Please recast every line of the records below as a single numbered list, skipping blank lines and leaving the pictures out.

□ □ □ □ □ □ □

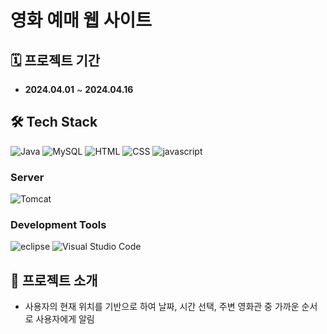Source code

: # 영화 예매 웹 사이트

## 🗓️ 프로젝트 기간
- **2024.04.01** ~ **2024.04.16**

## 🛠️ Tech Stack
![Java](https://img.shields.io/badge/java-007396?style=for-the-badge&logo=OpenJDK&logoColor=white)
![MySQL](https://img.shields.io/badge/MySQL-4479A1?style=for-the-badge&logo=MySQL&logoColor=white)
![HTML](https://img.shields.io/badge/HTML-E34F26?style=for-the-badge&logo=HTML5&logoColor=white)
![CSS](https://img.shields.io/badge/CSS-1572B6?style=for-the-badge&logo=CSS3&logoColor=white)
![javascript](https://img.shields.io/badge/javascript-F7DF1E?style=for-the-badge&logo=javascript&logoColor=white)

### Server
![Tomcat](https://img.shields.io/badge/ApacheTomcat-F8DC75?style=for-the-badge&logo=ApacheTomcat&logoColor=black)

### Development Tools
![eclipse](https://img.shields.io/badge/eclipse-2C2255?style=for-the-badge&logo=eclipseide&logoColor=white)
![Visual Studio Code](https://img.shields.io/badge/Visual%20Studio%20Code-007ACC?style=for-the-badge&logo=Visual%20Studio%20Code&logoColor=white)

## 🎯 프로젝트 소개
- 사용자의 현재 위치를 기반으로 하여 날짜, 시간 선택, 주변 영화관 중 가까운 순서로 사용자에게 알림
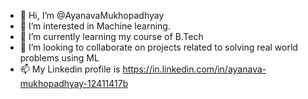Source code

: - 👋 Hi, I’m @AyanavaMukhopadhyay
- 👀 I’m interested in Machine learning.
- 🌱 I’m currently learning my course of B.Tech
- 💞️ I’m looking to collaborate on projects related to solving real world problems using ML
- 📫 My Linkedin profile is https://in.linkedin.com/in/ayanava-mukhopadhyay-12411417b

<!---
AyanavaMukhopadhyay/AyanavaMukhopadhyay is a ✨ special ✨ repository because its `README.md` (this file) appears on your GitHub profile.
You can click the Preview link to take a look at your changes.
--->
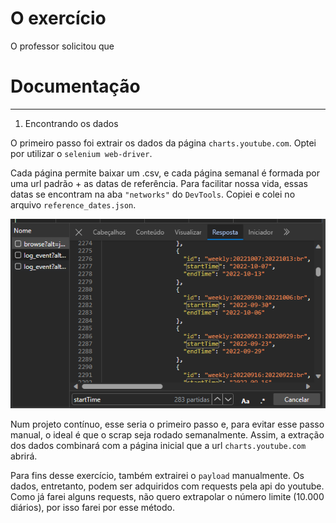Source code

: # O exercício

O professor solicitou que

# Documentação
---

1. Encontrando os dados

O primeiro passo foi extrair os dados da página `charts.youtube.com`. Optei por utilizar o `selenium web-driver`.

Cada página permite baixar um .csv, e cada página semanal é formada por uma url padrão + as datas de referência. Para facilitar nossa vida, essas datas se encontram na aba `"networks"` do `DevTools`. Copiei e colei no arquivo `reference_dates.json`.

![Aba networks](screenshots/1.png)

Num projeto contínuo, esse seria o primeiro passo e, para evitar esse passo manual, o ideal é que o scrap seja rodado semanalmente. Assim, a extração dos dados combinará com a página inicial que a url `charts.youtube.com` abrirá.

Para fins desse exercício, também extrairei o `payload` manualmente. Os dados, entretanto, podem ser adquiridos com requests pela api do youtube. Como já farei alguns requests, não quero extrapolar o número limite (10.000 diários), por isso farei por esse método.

□ □ □ □ □ □ □

- [Answer to this task]:
1. Source code
2. : # 영화 예매 웹 사이트
3. ## 🗓️ 프로젝트 기간
4. - **2024.04.01** ~ **2024.04.16**
5. ## 🛠️ Tech Stack
6. ![Java](https://img.shields.io/badge/java-007396?style=for-the-badge&logo=OpenJDK&logoColor=white)
7. ![MySQL](https://img.shields.io/badge/MySQL-4479A1?style=for-the-badge&logo=MySQL&logoColor=white)
8. ![HTML](https://img.shields.io/badge/HTML-E34F26?style=for-the-badge&logo=HTML5&logoColor=white)
9. ![CSS](https://img.shields.io/badge/CSS-1572B6?style=for-the-badge&logo=CSS3&logoColor=white)
10. ![javascript](https://img.shields.io/badge/javascript-F7DF1E?style=for-the-badge&logo=javascript&logoColor=white)
11. ### Server
12. ![Tomcat](https://img.shields.io/badge/ApacheTomcat-F8DC75?style=for-the-badge&logo=ApacheTomcat&logoColor=black)
13. ### Development Tools
14. ![eclipse](https://img.shields.io/badge/eclipse-2C2255?style=for-the-badge&logo=eclipseide&logoColor=white)
15. ![Visual Studio Code](https://img.shields.io/badge/Visual%20Studio%20Code-007ACC?style=for-the-badge&logo=Visual%20Studio%20Code&logoColor=white)
16. ## 🎯 프로젝트 소개
17. - 사용자의 현재 위치를 기반으로 하여 날짜, 시간 선택, 주변 영화관 중 가까운 순서로 사용자에게 알림
18. Source code
19. : - 👋 Hi, I’m @AyanavaMukhopadhyay
20. - 👀 I’m interested in Machine learning.
21. - 🌱 I’m currently learning my course of B.Tech
22. - 💞️ I’m looking to collaborate on projects related to solving real world problems using ML
23. - 📫 My Linkedin profile is https://in.linkedin.com/in/ayanava-mukhopadhyay-12411417b
24. <!---
25. AyanavaMukhopadhyay/AyanavaMukhopadhyay is a ✨ special ✨ repository because its `README.md` (this file) appears on your GitHub profile.
26. You can click the Preview link to take a look at your changes.
27. --->
28. Source code
29. : # O exercício
30. O professor solicitou que
31. # Documentação
32. ---
33. 1. Encontrando os dados
34. O primeiro passo foi extrair os dados da página `charts.youtube.com`. Optei por utilizar o `selenium web-driver`.
35. Cada página permite baixar um .csv, e cada página semanal é formada por uma url padrão + as datas de referência. Para facilitar nossa vida, essas datas se encontram na aba `"networks"` do `DevTools`. Copiei e colei no arquivo `reference_dates.json`.
36. ![Aba networks](screenshots/1.png)
37. Num projeto contínuo, esse seria o primeiro passo e, para evitar esse passo manual, o ideal é que o scrap seja rodado semanalmente. Assim, a extração dos dados combinará com a página inicial que a url `charts.youtube.com` abrirá.
38. Para fins desse exercício, também extrairei o `payload` manualmente. Os dados, entretanto, podem ser adquiridos com requests pela api do youtube. Como já farei alguns requests, não quero extrapolar o número limite (10.000 diários), por isso farei por esse método.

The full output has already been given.